======== Data supplied ========

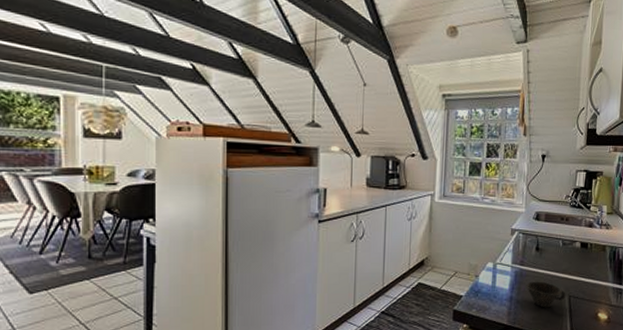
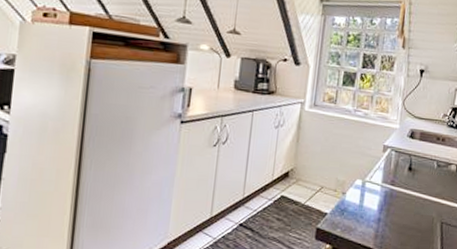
cup: present [526,281,566,308] -> none [396,203,438,234]

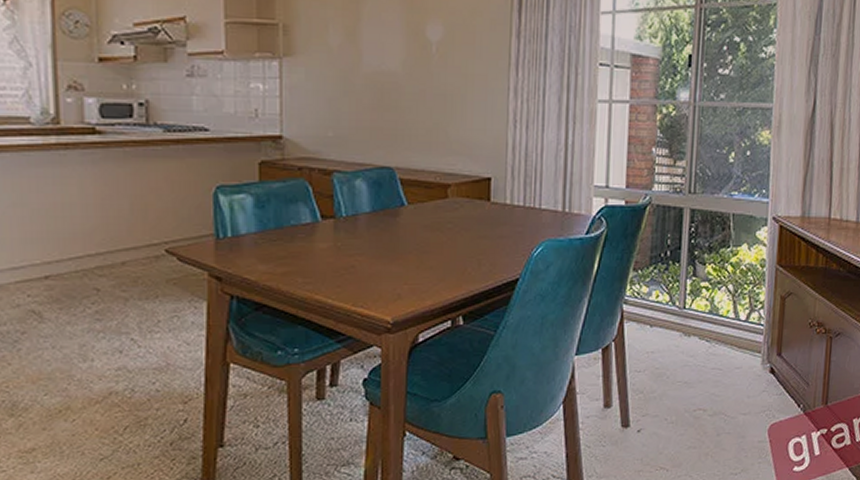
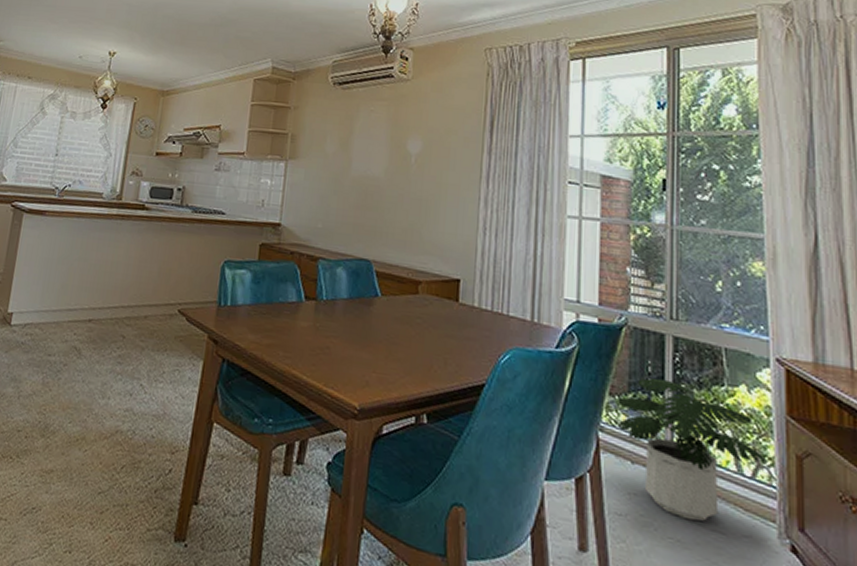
potted plant: none [639,249,760,365] -> present [616,378,769,521]

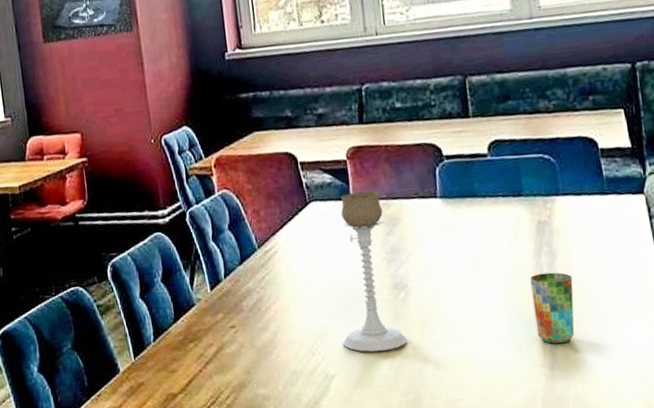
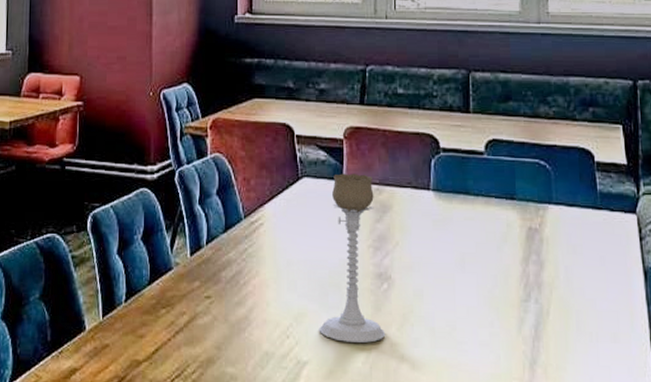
cup: present [530,272,575,344] -> none [516,282,558,359]

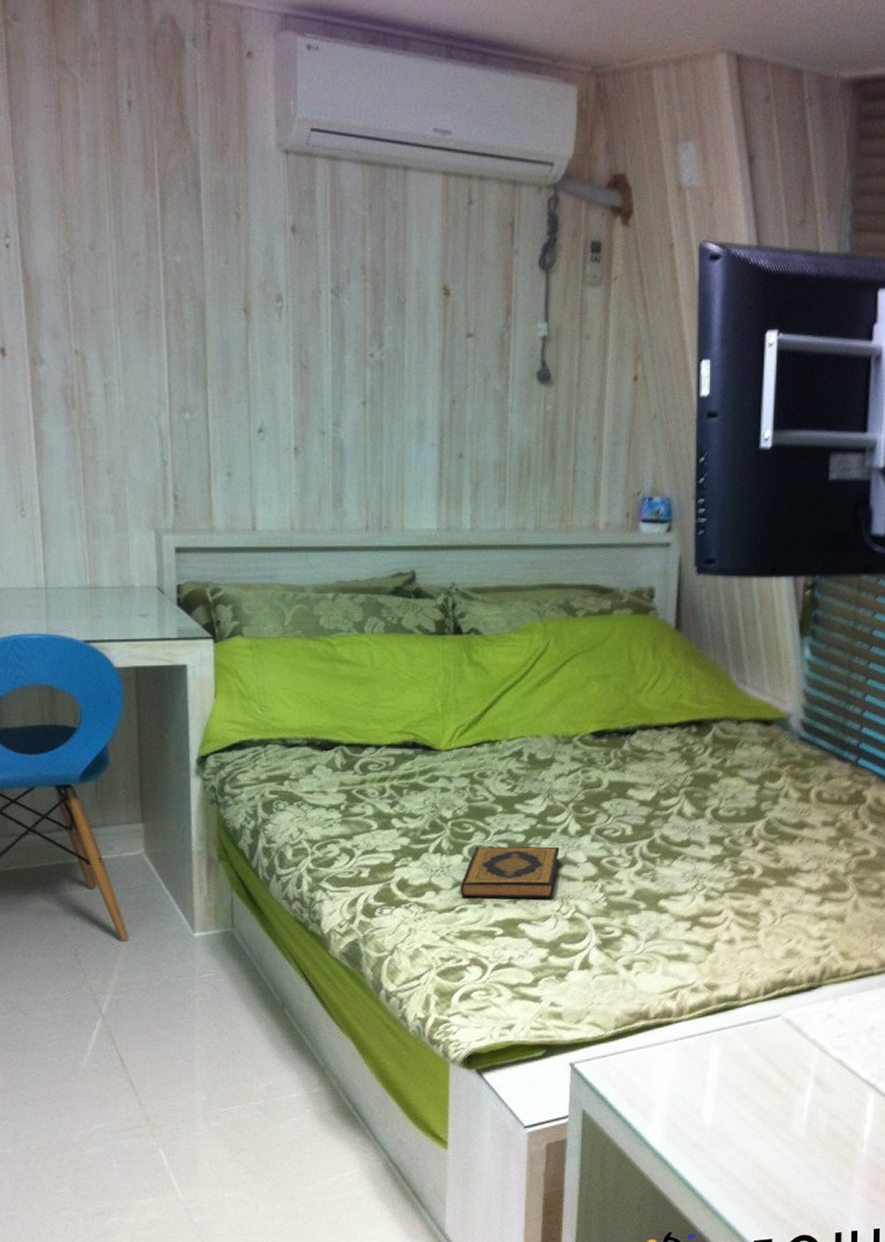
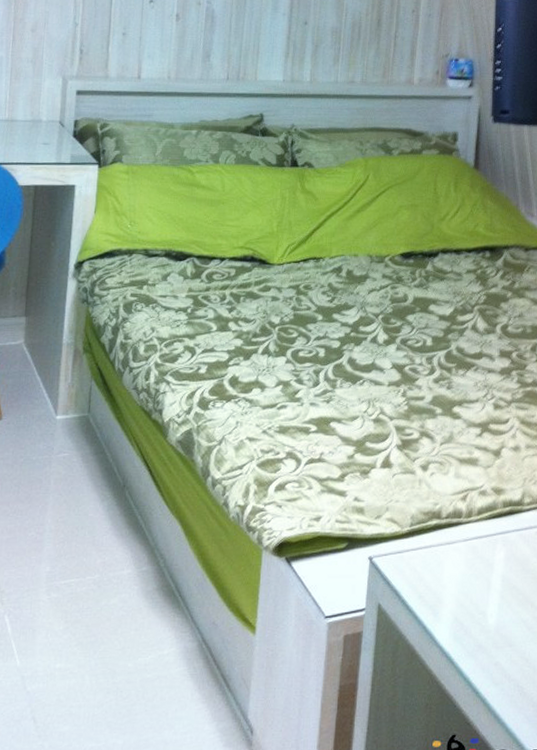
hardback book: present [460,846,560,900] -> none [282,351,369,401]

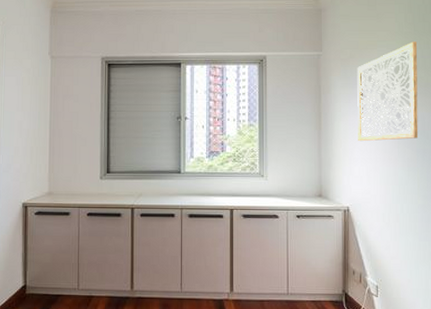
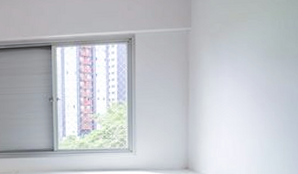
wall art: present [357,41,419,142] -> none [225,11,290,115]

========

Request:
Please transcribe every entry exactly as written, leaving the pictures out.

Output below:
cup: present [526,281,566,308] -> none [396,203,438,234]

potted plant: none [639,249,760,365] -> present [616,378,769,521]

cup: present [530,272,575,344] -> none [516,282,558,359]

hardback book: present [460,846,560,900] -> none [282,351,369,401]

wall art: present [357,41,419,142] -> none [225,11,290,115]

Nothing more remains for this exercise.